Transplantasi hati adalah pilihan terbaik untuk penderita yang mempunyai tumor-tumor dengan ukuran kurang dari lima cm yang juga mempunyai tanda-tanda kegagalan hati. Faktanya, transplantasi hati pada penderita yang memiliki tumor-tumor berukuran kurang dari tiga cm, namun tidak memiliki keterlibatan dengan pembuluh-pembuluh darah bisa berjalan dengan baik.
Setelah pencangkokan penderita ini mempunyai resiko kekambuhan kanker hati kurang dari 10 persen. Disisi lain, penderita yang mempunyai tumor-tumor berukuran lebih dari lima cm atau dengan keterlibatan pembuluh-pembuluh darah beresiko sangat tinggi untuk mengalami kekambuhan kanker hati.
Ringkasnya, penyayatan hati dapat dilakukan untuk penderita yang memiliki tumor-tumor kecil dan fungsi hati yang normal atau tidak ada bukti sirosis. Sedangkan, penderita kaker hati yang mepunyai tumor-tumor yangbanyak atau besar juga bisa menjalani transplantasi hati, namun harus diredakan atau diringankan dengan kemoterapi intra-arterial.

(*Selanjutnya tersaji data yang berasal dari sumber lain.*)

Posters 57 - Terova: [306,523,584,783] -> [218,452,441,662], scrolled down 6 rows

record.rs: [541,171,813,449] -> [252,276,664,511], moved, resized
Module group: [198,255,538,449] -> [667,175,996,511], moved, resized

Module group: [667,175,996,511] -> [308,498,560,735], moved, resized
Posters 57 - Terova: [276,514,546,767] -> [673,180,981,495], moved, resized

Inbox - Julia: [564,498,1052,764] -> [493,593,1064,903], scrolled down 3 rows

Syaratnya penderita tidak mempunyai tanda-tanda gagal hati yang berat.
7. Biopsy Hati atau Penyedotan
Jaringan kanker hati dapat diambil sampelnya dengan menggunakan jarum yang sangat tipis. Teknik ini disebut penyedotan jarum halus. Sedangkan, ketika jarum yang lebih besar digunakan untuk mendapatkan suatu inti jaringan, maka tekniknya disebut biopsy.
Para ahli radiologi biasanya menggunakan CT Scan untuk mengarahkan penempatan jarum ataupun melakukan biopsy dan penyedotan jarum halus. Resiko yang paling umum dari biopsy adalah perdarahan, terutama karena kanker hati adalah tumor yang mengandung pembuluh-pembuluh darah.

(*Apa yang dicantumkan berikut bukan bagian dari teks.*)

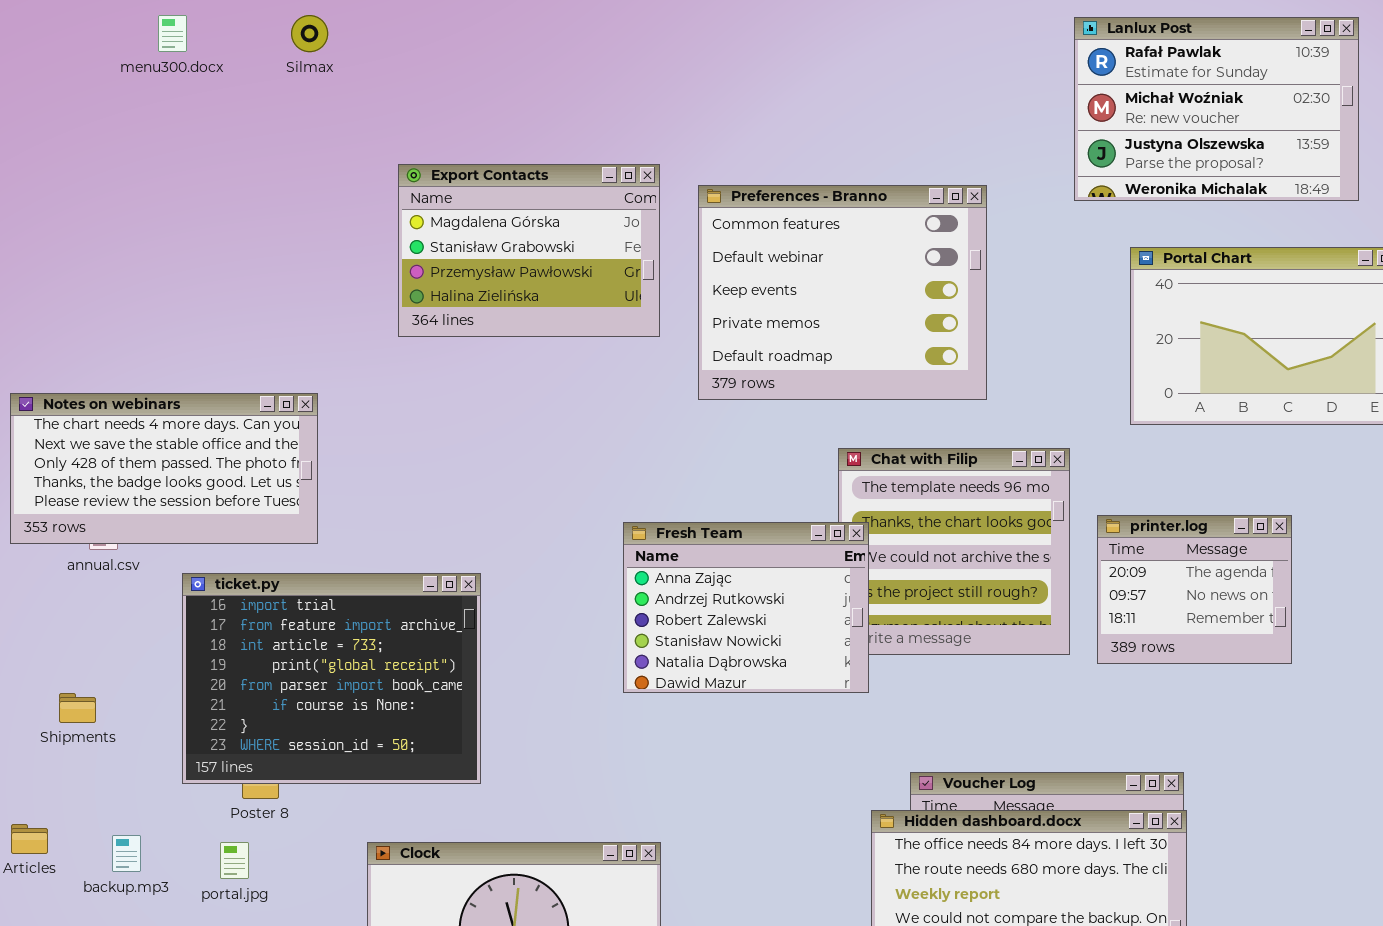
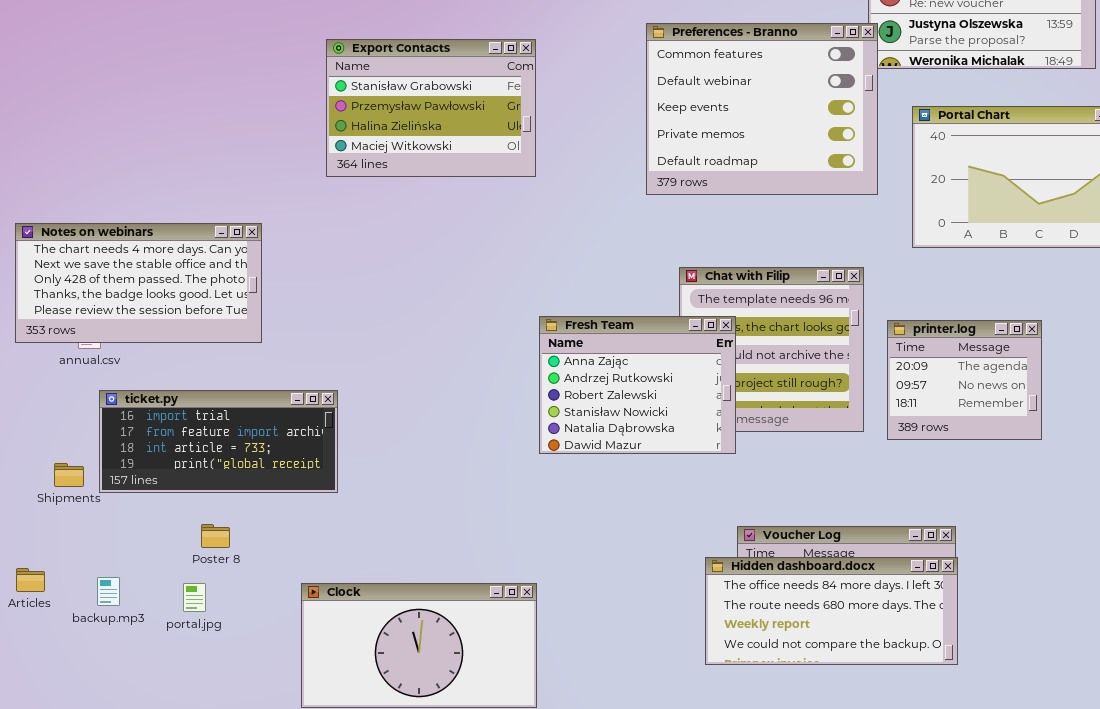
Export Contacts: [398,164,660,337] -> [326,39,536,177], scrolled down 1 row
Preferences - Branno: [698,185,987,400] -> [646,23,878,195], moved
Fresh Team: [623,522,869,693] -> [539,316,736,454], moved
ticket.py: [182,573,481,784] -> [99,390,338,493], moved, resized

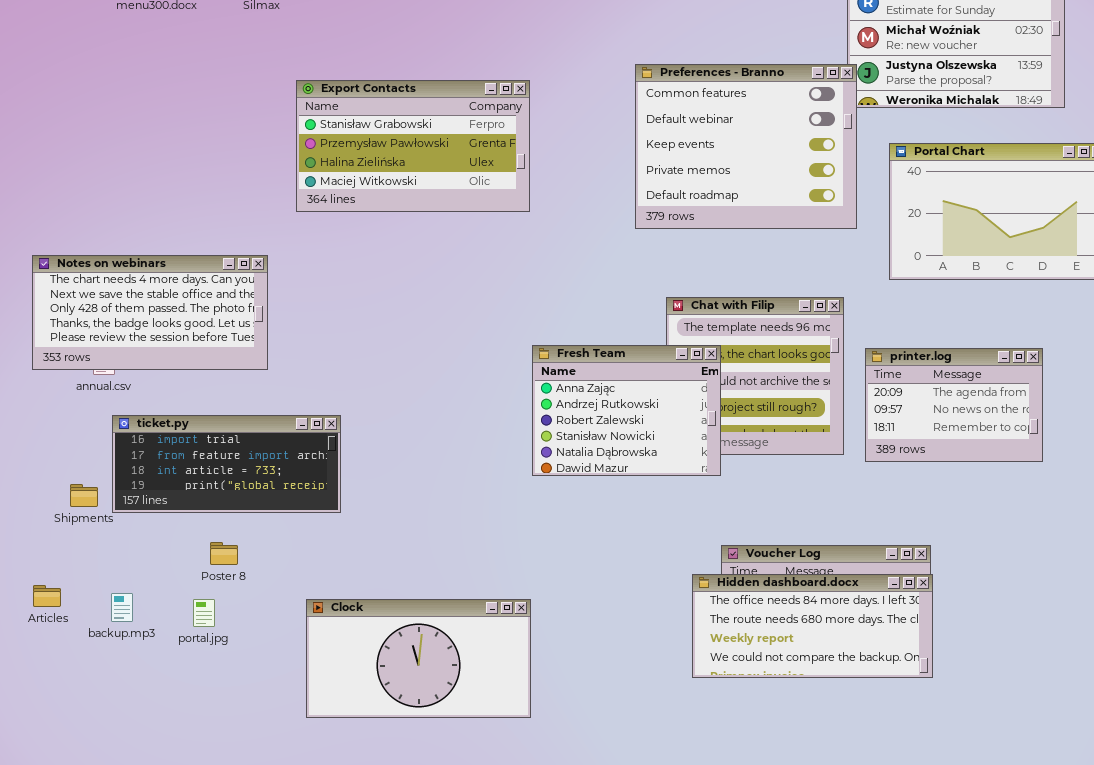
Export Contacts: [326,39,536,177] -> [296,80,530,212], resized
printer.log: [887,320,1042,440] -> [865,348,1043,462], resized

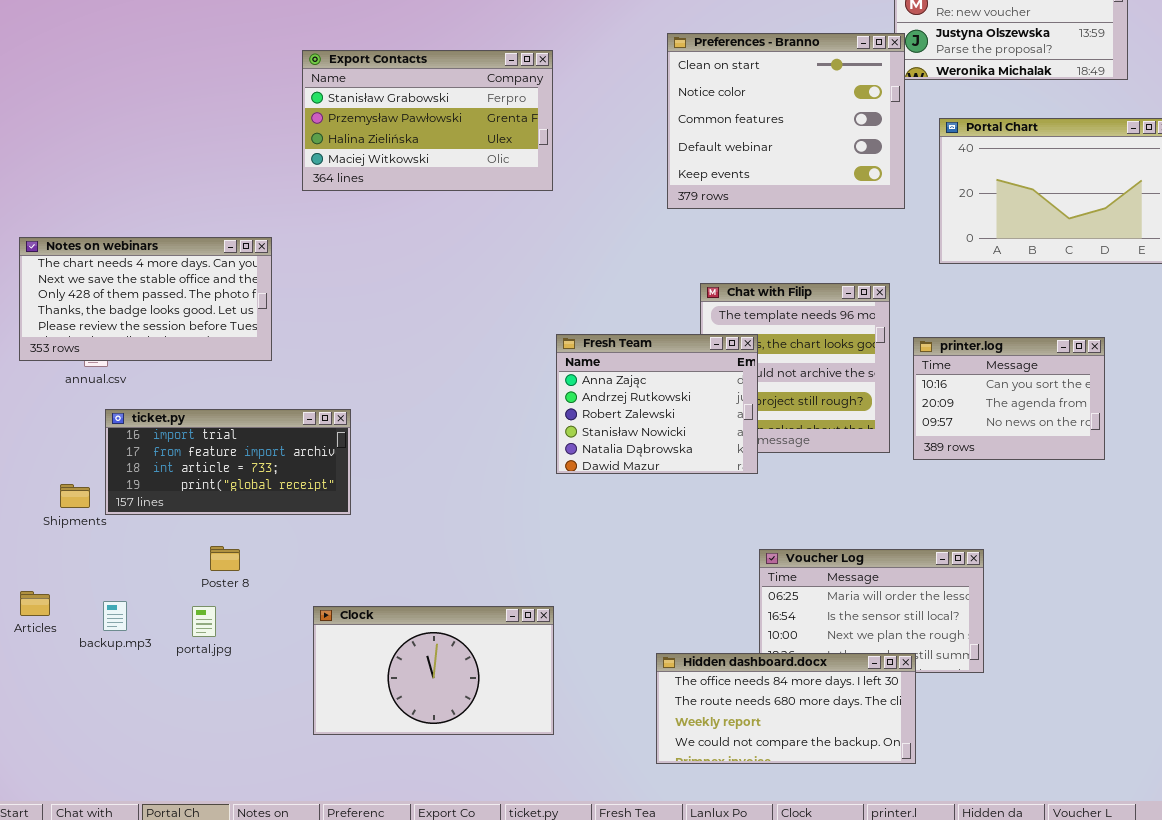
Preferences - Branno: [635,64,857,229] -> [667,33,905,209], scrolled up 2 rows
printer.log: [865,348,1043,462] -> [913,337,1105,460], scrolled up 1 row
Hidden dashboard.docx: [692,574,933,678] -> [656,653,916,764], moved

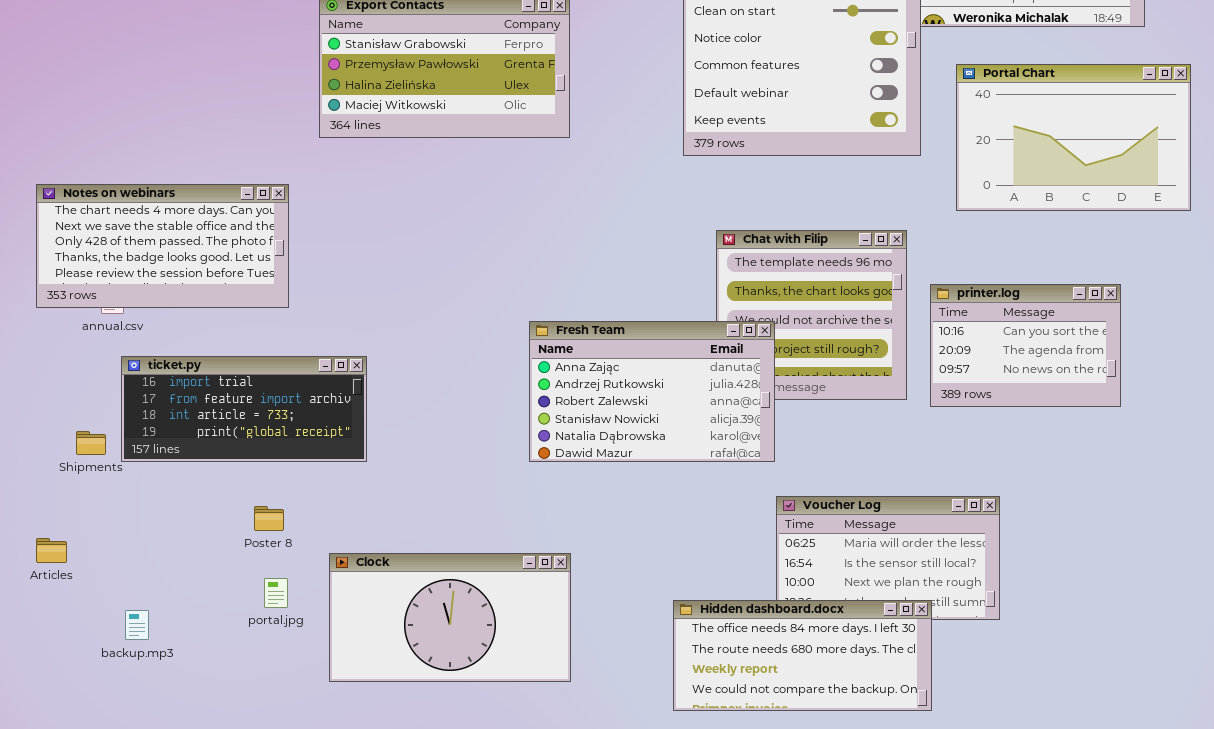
Fresh Team: [556,334,758,474] -> [529,321,775,462], moved, resized
Poster 8: [210,546,240,571] -> [254,506,284,531], moved
backup.mp3: [103,601,127,631] -> [125,610,149,640], moved
portal.jpg: [192,606,216,637] -> [264,578,288,608], moved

Prosedur penyedotan bersifat lebih aman dibandingkan biopsy karena memiliki resiko perdarahan yang lebih kecil. Namun, tetap saja penyedotan jarum halus memerlukan seorang ahli patologi dengan keterampilan yang tinggi.
Jika seorang penderita mempunyai faktor resiko kanker hati, misalnya sirosis, hepatitis B kronis, atau Hepatisis C kronis, dan tingkat darah AFP yang naik secara signifikan, maka dokter biasanya menyimpulkan tanpa melakukan biopsy bahwa orang tersebut mempunyai kanker hati.